When asked if they were optimistic that governments in the region were appropriately addressing the needs of their youth, 50 per cent of delegates said they were not, 42 per cent said they were, with eight per cent being undecided.
Addressing the issue of rapid population growth - the youth segment of the world's 1.7 billion Muslims are growing at twice the global average - panellist Ali Al Nuaimi, a senior nuclear professional, said that while some governments see this as a challenge, others see it as an opportunity.
He highlighted the appointment of a Minister of State for Youth Affairs in February as a concrete example of the UAE striving to give voice to the youth. Al Nuaimi said the future could not be about creating more public sector jobs. "That's not empowerment," he said. "We're focusing on creating an environment where youth can thrive and fulfil their potential."
He added that an increased focus on entrepreneurship could be the answer: "Less than three per cent of youth here are entrepreneurs. This is a country of 200 nationalities, people come here from all over the world to start their own businesses. Our youth should be leading this movement and not falling behind."
3 Eight technologies to keep an eye on (Jon Card in The Guardian) Here are eight key areas that all businesses should pay attention to. A. Artificial intelligence. The AI market is growing rapidly and forecast to be worth $36bn by 2025. Prof Michael Feindt, a former Cern scientist and now chief scientific officer at predictive applications company Blue Yonder, says machines can learn from past experience better than humans can and are very effective at making unbiased predictions.
B. Augmented reality. AR and its better known cousin virtual reality (VR) are coming to the fore and revenues from these industries are forecast to reach $120bn by 2020. But PwC innovation consultant Jeremy Dalton, says there are clear differences – VR is an “immersive experience” whereas AR provides the ability to place a virtual image into a real environment.
C. Blockchain. It is best known as the ledger that records all bitcoin transactions. But entrepreneurs have spotted there are many uses of blockchain or distributed ledger technology (DLT) and investment is pouring in. D. Drones. Dr Kevin Curran, senior member of the Institute of Electrical and Electronics Engineers, predicts supermarket deliveries, aerial photography, advertising at public events and security/surveillance will all make use of drones soon.

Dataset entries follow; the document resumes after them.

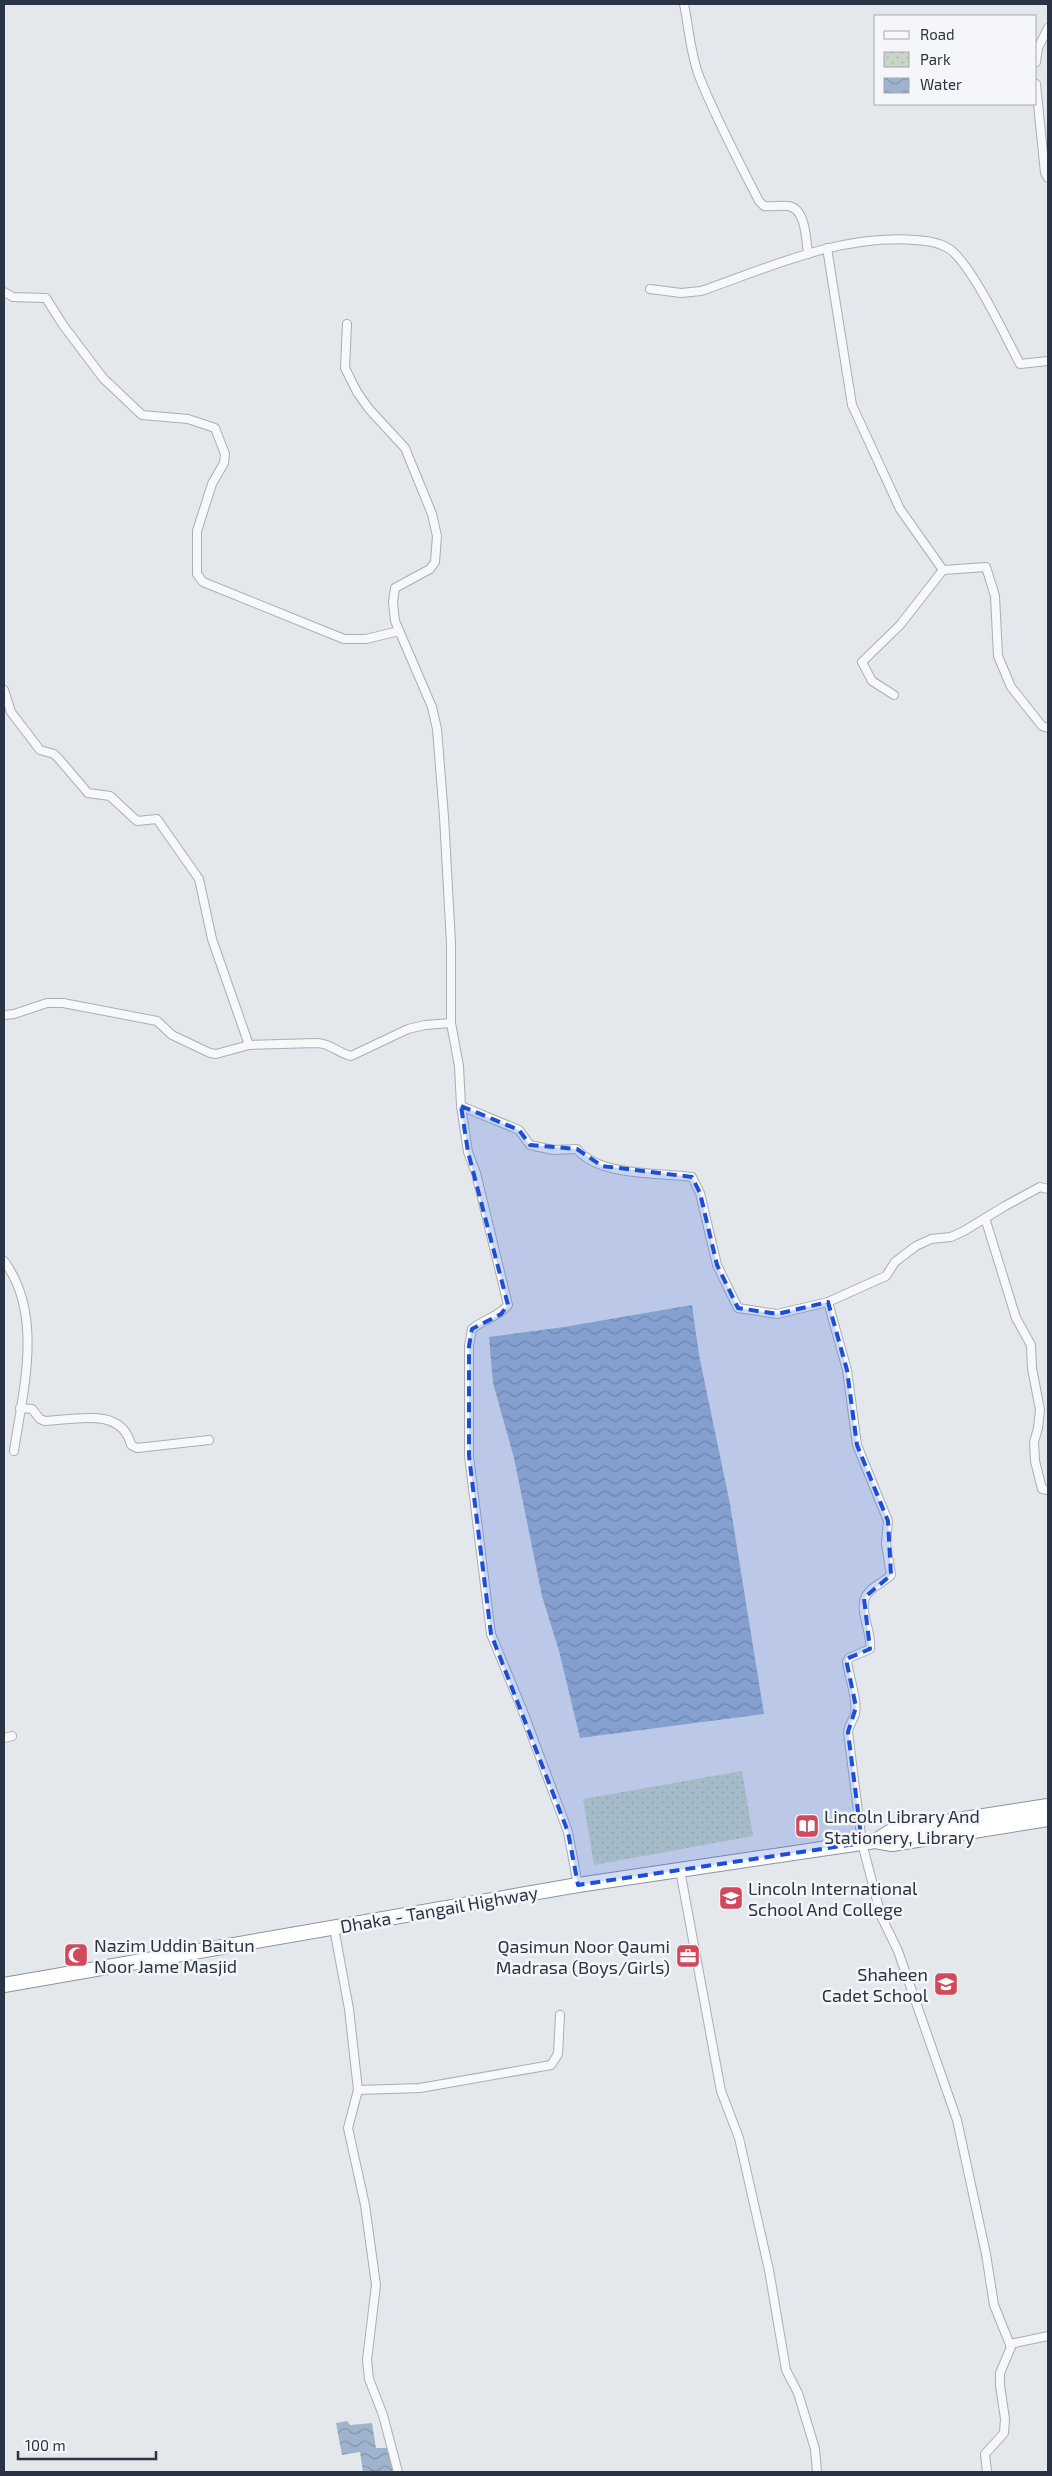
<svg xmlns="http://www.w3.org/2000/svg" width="1052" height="2476" viewBox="0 0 1052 2476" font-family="'Exo 2',sans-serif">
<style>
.park{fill:url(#park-dots)}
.water{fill:url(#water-waves)}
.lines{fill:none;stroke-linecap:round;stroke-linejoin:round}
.street-casing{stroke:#a9aeb7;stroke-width:10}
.highway-casing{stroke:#8b94a3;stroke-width:16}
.street{stroke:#f7f8fa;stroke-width:8}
.highway{stroke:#fff;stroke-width:14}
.marked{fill:#1d4ed8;fill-opacity:0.2;stroke:#1d4ed8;stroke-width:4;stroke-dasharray:10 6;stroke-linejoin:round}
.labels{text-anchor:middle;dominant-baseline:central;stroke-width:5;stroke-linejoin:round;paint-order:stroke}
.poi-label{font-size:18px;fill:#2b3445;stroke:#f4f6f9;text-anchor:start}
.street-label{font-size:18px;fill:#2b3445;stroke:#f4f6f9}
</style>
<defs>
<pattern id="park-dots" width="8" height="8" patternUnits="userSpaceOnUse" patternTransform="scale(1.25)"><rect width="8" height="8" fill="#c9d6c5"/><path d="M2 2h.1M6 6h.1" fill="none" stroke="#adb8ab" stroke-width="1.8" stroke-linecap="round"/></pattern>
<pattern id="water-waves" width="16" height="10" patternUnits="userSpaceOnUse" patternTransform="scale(1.25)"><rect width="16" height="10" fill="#9fb4cc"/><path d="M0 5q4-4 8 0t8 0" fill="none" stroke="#8293a7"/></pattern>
</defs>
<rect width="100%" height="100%" fill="#e4e7ec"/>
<path class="park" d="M742,1771L753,1836L594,1865L583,1799Z"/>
<g class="water">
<path d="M692,1305L699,1355L730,1504L764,1714L580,1738L559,1651L542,1596L514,1458L493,1383L489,1337L564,1327Z"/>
<path d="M347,2421L350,2425L372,2423L376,2448H387L393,2472H363L360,2452L342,2455L336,2423Z"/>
</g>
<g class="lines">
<defs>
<g id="street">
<path d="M684,4C689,28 690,52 699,76C716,119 738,160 759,201L764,206C772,207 780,205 788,206C806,208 806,240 808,254"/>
<path d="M1036,62L1038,48L1048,28"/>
<path d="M1036,84L1045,173L1048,178"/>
<path d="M827,248L852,405L900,509L943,570"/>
<path d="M650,289L681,293L701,291C770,267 841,234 915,240C926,241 938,242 948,248C971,262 1006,338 1020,364L1048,361"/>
<path d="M4,292L13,297L46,298L63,325L103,378L142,415L188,419L215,428L225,454L224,463L212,484L197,531V574L203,582L344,639H366L399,631"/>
<path d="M347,324L345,368L357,392L369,409L405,448L432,514L437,536L435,562L430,569L395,588L393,602L395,621L432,707L437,729L444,817L451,943V1023L459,1066L461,1106L468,1152L476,1173L508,1305C498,1317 484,1319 472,1329L469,1346V1456L491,1634L522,1709L568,1832L578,1885"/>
<path d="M4,690L11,712L40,750L54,754L59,759L88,793L110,796L137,821L157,819L199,879L212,939L249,1045"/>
<path d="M894,695L872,681L862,662L900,625L943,570L986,567L995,596L998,656L1011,687L1042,726L1048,728"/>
<path d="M4,1015L14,1014L47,1003H63L157,1021L172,1035L210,1053L216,1054L249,1045L317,1043C330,1043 338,1053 351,1056L408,1029L425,1025L451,1023"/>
<path d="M461,1106L519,1130L530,1145L553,1150L577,1149C599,1177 659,1172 692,1177L700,1193L717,1265L738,1308L777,1314L828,1302L886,1276L895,1262L916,1246L931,1239L951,1237L964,1231L1005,1206L1040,1187L1048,1189"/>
<path d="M985,1218L1016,1318L1031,1345L1032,1368L1040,1410L1038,1428L1034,1442L1035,1461L1042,1489L1048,1490"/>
<path d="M4,1261C44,1315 23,1390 14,1451"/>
<path d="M828,1302L847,1370L857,1445L888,1521L886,1544L891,1575C884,1582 875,1585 869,1592C855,1606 873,1631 870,1649L849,1658L847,1662C849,1676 858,1702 855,1714C853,1721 849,1724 848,1732L862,1843L874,1889L881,1916L898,1951L957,2120L986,2254L994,2305L1011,2347L1000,2373V2385L1005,2419L1004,2433L985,2454L987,2472"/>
<path d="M20,1408L32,1409L40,1419L45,1421C74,1420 122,1406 131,1445L137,1448L209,1440"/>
<path d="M4,1738L12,1736"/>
<path d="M680,1870L721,2091L739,2138L769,2270L786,2370L798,2393L815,2449L817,2472"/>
<path d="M334,1928L349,2009L358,2090L348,2128L365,2205L376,2285L367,2360L369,2379L383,2415L398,2472"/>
<path d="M358,2090L420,2088L551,2065L558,2054L560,2015"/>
<path d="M1010,2344L1048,2336"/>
</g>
<g id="highway">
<path d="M875,1841L893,1830L1048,1806"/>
<path d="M4,1985L578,1885L875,1841L892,1844L1048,1819"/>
</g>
</defs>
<use href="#street" class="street-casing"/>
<use href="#highway" class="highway-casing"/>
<use href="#street" class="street"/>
<use href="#highway" class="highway"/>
</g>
<path class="marked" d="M461,1106L519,1130L530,1145L577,1149L602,1166L692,1177L700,1193L717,1265L738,1308L777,1314L828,1302L847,1370L857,1445L888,1521L891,1575L864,1598L870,1649L846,1659L856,1707L848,1732L862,1843L578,1885L568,1832L491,1634L469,1456V1346L472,1329L501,1314L508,1305L468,1152Z"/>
<defs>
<symbol id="library-square" viewBox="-11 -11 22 22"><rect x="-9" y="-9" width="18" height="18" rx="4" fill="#d1495b" stroke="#f4f6f9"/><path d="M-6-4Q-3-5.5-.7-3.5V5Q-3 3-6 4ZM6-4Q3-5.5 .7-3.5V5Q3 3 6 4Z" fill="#fff"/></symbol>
<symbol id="university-square" viewBox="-11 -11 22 22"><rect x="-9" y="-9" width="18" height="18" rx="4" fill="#d1495b" stroke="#f4f6f9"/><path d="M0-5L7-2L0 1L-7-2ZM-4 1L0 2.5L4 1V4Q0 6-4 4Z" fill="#fff"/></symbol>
<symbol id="mosque-square" viewBox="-11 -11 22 22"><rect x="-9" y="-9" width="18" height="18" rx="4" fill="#d1495b" stroke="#f4f6f9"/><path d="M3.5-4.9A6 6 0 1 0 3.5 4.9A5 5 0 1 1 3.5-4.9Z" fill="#fff"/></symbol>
<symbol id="office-square" viewBox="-11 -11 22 22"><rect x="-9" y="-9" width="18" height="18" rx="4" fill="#d1495b" stroke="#f4f6f9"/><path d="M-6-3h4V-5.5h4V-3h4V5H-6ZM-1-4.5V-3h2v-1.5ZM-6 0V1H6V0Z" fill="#fff"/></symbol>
<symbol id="school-square" viewBox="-11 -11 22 22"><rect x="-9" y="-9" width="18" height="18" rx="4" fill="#d1495b" stroke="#f4f6f9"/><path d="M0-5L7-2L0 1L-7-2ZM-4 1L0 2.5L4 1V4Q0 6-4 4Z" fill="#fff"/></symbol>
</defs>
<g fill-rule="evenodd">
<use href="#library-square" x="793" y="1812" width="28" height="28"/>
<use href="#university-square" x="717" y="1884" width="28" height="28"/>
<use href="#mosque-square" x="62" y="1941" width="28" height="28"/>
<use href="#office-square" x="674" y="1942" width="28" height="28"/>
<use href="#school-square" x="932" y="1970" width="28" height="28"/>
</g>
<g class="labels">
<g class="poi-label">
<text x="824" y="1816">Lincoln Library And<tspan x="824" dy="21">Stationery, Library</tspan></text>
<text x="748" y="1888">Lincoln International<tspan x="748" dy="21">School And College</tspan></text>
<text x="94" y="1945">Nazim Uddin Baitun<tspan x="94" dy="21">Noor Jame Masjid</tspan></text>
<text x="670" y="1946" text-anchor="end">Qasimun Noor Qaumi<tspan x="670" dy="21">Madrasa (Boys/Girls)</tspan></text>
<text x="928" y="1974" text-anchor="end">Shaheen<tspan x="928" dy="21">Cadet School</tspan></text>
</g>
<g class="street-label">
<text transform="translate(439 1909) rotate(-10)">Dhaka - Tangail Highway</text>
</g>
</g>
<rect width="1052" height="2476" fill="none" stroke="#2b3445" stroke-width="10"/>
<rect x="874" y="15" width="162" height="90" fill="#f4f6f9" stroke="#a4a8b1"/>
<rect x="884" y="31" width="25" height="8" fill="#f7f8fa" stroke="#a4a8b1"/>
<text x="920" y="40" font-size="15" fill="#2b3445">Road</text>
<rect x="884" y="52" width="25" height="15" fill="url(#park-dots)" stroke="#a4a8b1"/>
<text x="920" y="65" font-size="15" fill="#2b3445">Park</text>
<rect x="884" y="78" width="25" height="15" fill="url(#water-waves)" stroke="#a4a8b1"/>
<text x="920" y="90" font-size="15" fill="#2b3445">Water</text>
<path d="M18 2451v8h138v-8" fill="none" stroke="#2b3445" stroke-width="2.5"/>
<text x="25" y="2451" font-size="15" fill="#2b3445" stroke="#f4f6f9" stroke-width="4" paint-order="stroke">100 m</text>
</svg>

E. Internet of Things (IoT). Researchers at Gartner estimate there will be 6.4bn “things” connected to the internet by the end of 2016. Heidi O’Leary, principal consultant at Market Gravity, says she expects to see big growth in “smart home” technology such as smart thermostats, connecting lights and security systems, as well as wearables such as smart watches, fitness and payment devices.
F. Robots. Experts say the global robotics and automated devices market is now entering a smarter phase and will be worth a predicted $226bn by 2021. Graham Mackrell, managing director of Harmonic Drive UK, which has created parts for Nasa missions to Mars, says collaborative robots (cobots), which can “mimic and learn” tasks from humans, are set to revolutionise workplaces.
G. Virtual reality. Dr Wendy Powell, lecturer in VR at the University of Portsmouth, says the affordability of VR now makes it within reach of even the smallest of businesses. “It offers a huge range of opportunities for business, from product visualisation to virtual tours, training employees in safety-critical processes, even improving health and wellbeing of staff and customers,” she says.
H.3D printing. Prof Hari Mann of Ashridge Executive Education predicts the 3D printing market will revolutionise manufacturing as a whole, enabling the creation of affordable, bespoke products produced locally. The sector is estimated to be worth more than $30bn by 2022.